- Input:
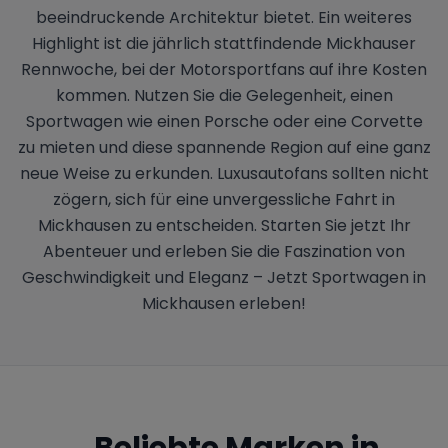
beeindruckende Architektur bietet. Ein weiteres
Highlight ist die jährlich stattfindende Mickhauser
Rennwoche, bei der Motorsportfans auf ihre Kosten
kommen. Nutzen Sie die Gelegenheit, einen
Sportwagen wie einen Porsche oder eine Corvette
zu mieten und diese spannende Region auf eine ganz
neue Weise zu erkunden. Luxusautofans sollten nicht
zögern, sich für eine unvergessliche Fahrt in
Mickhausen zu entscheiden. Starten Sie jetzt Ihr
Abenteuer und erleben Sie die Faszination von
Geschwindigkeit und Eleganz – Jetzt Sportwagen in
Mickhausen erleben!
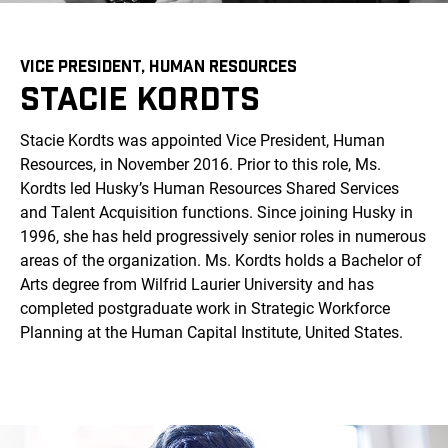
VICE PRESIDENT, HUMAN RESOURCES
STACIE KORDTS
Stacie Kordts was appointed Vice President, Human
Resources, in November 2016. Prior to this role, Ms.
Kordts led Husky’s Human Resources Shared Services
and Talent Acquisition functions. Since joining Husky in
1996, she has held progressively senior roles in numerous
areas of the organization. Ms. Kordts holds a Bachelor of
Arts degree from Wilfrid Laurier University and has
completed postgraduate work in Strategic Workforce
Planning at the Human Capital Institute, United States.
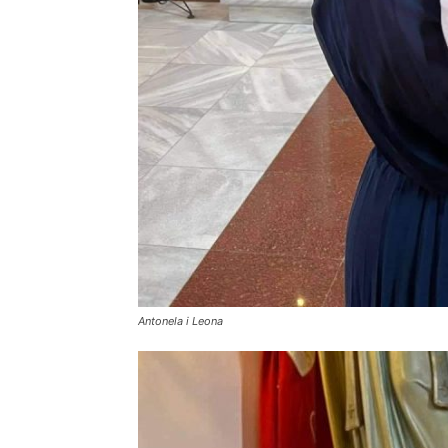
Antonela i Leona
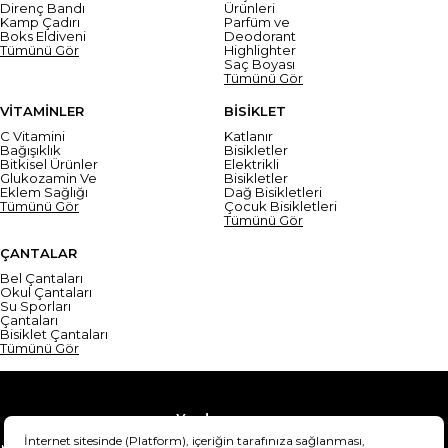
Direnç Bandı
Ürünleri
Kamp Çadırı
Parfüm ve
Boks Eldiveni
Deodorant
Tümünü Gör
Highlighter
Saç Boyası
Tümünü Gör
VİTAMİNLER
BİSİKLET
C Vitamini
Katlanır
Bağışıklık
Bisikletler
Bitkisel Ürünler
Elektrikli
Glukozamin Ve
Bisikletler
Eklem Sağlığı
Dağ Bisikletleri
Tümünü Gör
Çocuk Bisikletleri
Tümünü Gör
ÇANTALAR
Bel Çantaları
Okul Çantaları
Su Sporları
Çantaları
Bisiklet Çantaları
Tümünü Gör
Yardım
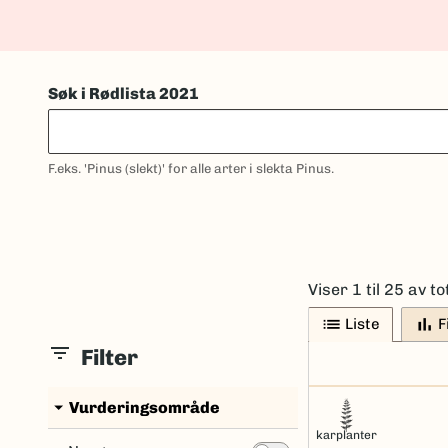
Søk i Rødlista 2021
F.eks. 'Pinus (slekt)' for alle arter i slekta Pinus.
Viser 1 til 25 av to
list
bar_chart
Liste
F
filter_list
Filter
arrow_drop_down
Vurderingsområde
karplanter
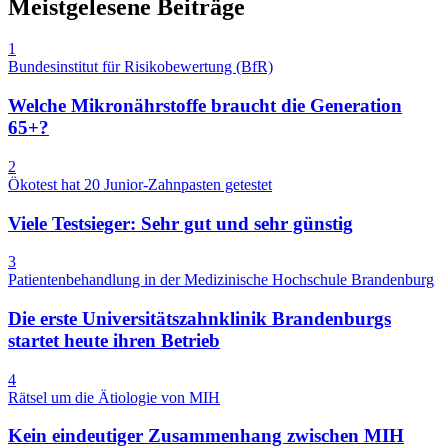
Meistgelesene Beiträge
1
Bundesinstitut für Risikobewertung (BfR)
Welche Mikronährstoffe braucht die Generation
65+?
2
Ökotest hat 20 Junior-Zahnpasten getestet
Viele Testsieger: Sehr gut und sehr günstig
3
Patientenbehandlung in der Medizinische Hochschule Brandenburg
Die erste Universitätszahnklinik Brandenburgs
startet heute ihren Betrieb
4
Rätsel um die Ätiologie von MIH
Kein eindeutiger Zusammenhang zwischen MIH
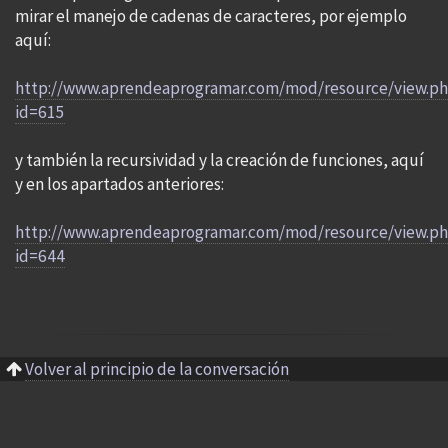
mirar el manejo de cadenas de caracteres, por ejemplo
aquí:
http://www.aprendeaprogramar.com/mod/resource/view.p
id=615
y también la recursividad y la creación de funciones, aquí
y en los apartados anteriores:
http://www.aprendeaprogramar.com/mod/resource/view.p
id=644
Volver al principio de la conversación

- Problem description: Rewrite the text of all the records, changing "Tümünü Gör" to "Tümünü Göster" wherever it occurs and keeping every other line unchanged. Leave the pictures out.

- Written solution:
beeindruckende Architektur bietet. Ein weiteres
Highlight ist die jährlich stattfindende Mickhauser
Rennwoche, bei der Motorsportfans auf ihre Kosten
kommen. Nutzen Sie die Gelegenheit, einen
Sportwagen wie einen Porsche oder eine Corvette
zu mieten und diese spannende Region auf eine ganz
neue Weise zu erkunden. Luxusautofans sollten nicht
zögern, sich für eine unvergessliche Fahrt in
Mickhausen zu entscheiden. Starten Sie jetzt Ihr
Abenteuer und erleben Sie die Faszination von
Geschwindigkeit und Eleganz – Jetzt Sportwagen in
Mickhausen erleben!
VICE PRESIDENT, HUMAN RESOURCES
STACIE KORDTS
Stacie Kordts was appointed Vice President, Human
Resources, in November 2016. Prior to this role, Ms.
Kordts led Husky’s Human Resources Shared Services
and Talent Acquisition functions. Since joining Husky in
1996, she has held progressively senior roles in numerous
areas of the organization. Ms. Kordts holds a Bachelor of
Arts degree from Wilfrid Laurier University and has
completed postgraduate work in Strategic Workforce
Planning at the Human Capital Institute, United States.
Antonela i Leona
Direnç Bandı
Ürünleri
Kamp Çadırı
Parfüm ve
Boks Eldiveni
Deodorant
Tümünü Göster
Highlighter
Saç Boyası
Tümünü Göster
VİTAMİNLER
BİSİKLET
C Vitamini
Katlanır
Bağışıklık
Bisikletler
Bitkisel Ürünler
Elektrikli
Glukozamin Ve
Bisikletler
Eklem Sağlığı
Dağ Bisikletleri
Tümünü Göster
Çocuk Bisikletleri
Tümünü Göster
ÇANTALAR
Bel Çantaları
Okul Çantaları
Su Sporları
Çantaları
Bisiklet Çantaları
Tümünü Göster
Yardım
Søk i Rødlista 2021
F.eks. 'Pinus (slekt)' for alle arter i slekta Pinus.
Viser 1 til 25 av to
list
bar_chart
Liste
F
filter_list
Filter
arrow_drop_down
Vurderingsområde
karplanter
Meistgelesene Beiträge
1
Bundesinstitut für Risikobewertung (BfR)
Welche Mikronährstoffe braucht die Generation
65+?
2
Ökotest hat 20 Junior-Zahnpasten getestet
Viele Testsieger: Sehr gut und sehr günstig
3
Patientenbehandlung in der Medizinische Hochschule Brandenburg
Die erste Universitätszahnklinik Brandenburgs
startet heute ihren Betrieb
4
Rätsel um die Ätiologie von MIH
Kein eindeutiger Zusammenhang zwischen MIH
mirar el manejo de cadenas de caracteres, por ejemplo
aquí:
http://www.aprendeaprogramar.com/mod/resource/view.p
id=615
y también la recursividad y la creación de funciones, aquí
y en los apartados anteriores:
http://www.aprendeaprogramar.com/mod/resource/view.p
id=644
Volver al principio de la conversación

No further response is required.